Here's what happened: I was at my lunch table in the cafeteria, sitting next to Claire Fogg. Claire finishes her hard boiled egg, which stunk, by the way, and she takes out a Hershey bar for dessert. It just so happens that I am crazy about Hershey bars. I watch her slide that long silver rectangle out from the brown paper sleeve and then she opens it up, and I can smell it.

It's the kind of Hershey bar that has the little lines pressed into it, so you can, like, share it easily. Claire breaks off about a third of it, when she looks up at me watching her. She gets this squinty look in her eyes and just shakes her head, as if to say: Forget it. I'm not sharing this with anyone. The next thing I know, the rest of that Hershey bar is in my mouth, all of it. And it is so good, you wouldn't believe it.

And then, Claire is yelling and fake-crying and it turns out that there was a teacher who saw the whole thing. All the teacher kept saying was, "What were you thinking? Why did you do that?"

I couldn't explain it to her, but the truth is, there was no thinking part. I went right from wanting that candy bar, to chewing it. Boom. I don't know what happened to the part where I was supposed to consider whether to do it or not.

This happens to me all the time. I call out answers and questions in class when it's not time to. I interrupt like crazy, even when I don't want to. Other people don't do this, and it makes me wonder how they know when it's the right time to speak up, because I know that if I don't say what's on my mind right away, I'll forget it. And sometimes the ideas are jumping into my mind so fast, it's like popcorn popping. And I don't know which idea to say out loud first. They all seem important. So, I'll end up blurting out something that isn't really what I wanted to say at all.

Which drives me crazy. And while I'm on the subject of memory, I don't know how other kids always seem to bring the right books home for homework, and then they actually get it all done, AND they can find it the next day. This amazes me. It's like the handwriting thing, I guess. Just another talent that I don't have.

I'm pretty sure now that I'm not retarded, but I wonder if I'm going senile. I'm serious. Is that possible in fifth grade? I read about lots of weird diseases every month in Readers' Digest, and I wonder if I have some of those diseases, like being senile. I'm always forgetting things and nobody believes me. They say I do it for attention. Yeah, right. Like I need more attention. I'll forget my homework, I'll forget where I took off one of my shoes, I'll forget to come home...
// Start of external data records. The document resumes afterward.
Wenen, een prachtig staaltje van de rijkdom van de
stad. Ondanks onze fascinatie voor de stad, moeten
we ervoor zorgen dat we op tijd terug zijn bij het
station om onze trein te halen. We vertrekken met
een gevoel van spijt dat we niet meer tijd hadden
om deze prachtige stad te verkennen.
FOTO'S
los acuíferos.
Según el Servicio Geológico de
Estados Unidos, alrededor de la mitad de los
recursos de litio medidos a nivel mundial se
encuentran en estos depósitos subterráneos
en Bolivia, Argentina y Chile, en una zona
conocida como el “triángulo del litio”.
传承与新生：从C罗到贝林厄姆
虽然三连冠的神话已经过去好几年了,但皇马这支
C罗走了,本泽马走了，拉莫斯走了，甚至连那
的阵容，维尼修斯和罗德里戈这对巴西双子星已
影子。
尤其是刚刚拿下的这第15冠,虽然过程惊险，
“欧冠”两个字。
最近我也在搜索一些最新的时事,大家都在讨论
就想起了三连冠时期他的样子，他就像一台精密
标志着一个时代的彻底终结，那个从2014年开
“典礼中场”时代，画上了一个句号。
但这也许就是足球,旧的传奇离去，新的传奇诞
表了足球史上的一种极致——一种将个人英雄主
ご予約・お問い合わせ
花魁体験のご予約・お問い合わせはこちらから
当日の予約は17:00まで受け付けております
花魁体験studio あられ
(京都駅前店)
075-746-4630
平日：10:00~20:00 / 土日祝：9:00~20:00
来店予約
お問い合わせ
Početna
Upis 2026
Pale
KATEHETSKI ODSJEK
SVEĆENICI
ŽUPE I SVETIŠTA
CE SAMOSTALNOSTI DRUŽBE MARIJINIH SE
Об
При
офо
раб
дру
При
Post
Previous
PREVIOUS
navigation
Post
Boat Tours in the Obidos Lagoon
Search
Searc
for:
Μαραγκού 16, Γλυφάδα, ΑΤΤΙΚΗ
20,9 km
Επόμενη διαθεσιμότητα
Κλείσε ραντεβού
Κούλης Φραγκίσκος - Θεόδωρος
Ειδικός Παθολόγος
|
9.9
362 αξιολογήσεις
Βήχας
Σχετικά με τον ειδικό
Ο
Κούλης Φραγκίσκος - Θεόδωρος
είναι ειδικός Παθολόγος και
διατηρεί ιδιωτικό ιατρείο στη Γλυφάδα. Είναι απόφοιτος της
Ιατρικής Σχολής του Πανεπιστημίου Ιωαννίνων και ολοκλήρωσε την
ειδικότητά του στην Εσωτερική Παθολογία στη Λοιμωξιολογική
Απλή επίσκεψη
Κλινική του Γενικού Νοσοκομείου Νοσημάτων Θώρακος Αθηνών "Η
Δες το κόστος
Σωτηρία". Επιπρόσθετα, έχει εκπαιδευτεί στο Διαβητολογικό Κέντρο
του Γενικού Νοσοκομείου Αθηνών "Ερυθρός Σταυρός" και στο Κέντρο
And to show you how messed up I really am, I'll remember something one day, forget it the next, and then remember it the third day! Like, if you asked me right now what nine times eight is, I really couldn't tell you. But I knew it yesterday, and chances are it'll come back to me tomorrow. If that's not senile, I don't know what is....

Anyway, one good thing about standing here all alone in the principal's office is I have all this free time to think straight.

Not such a bad deal, for a weirdo like me.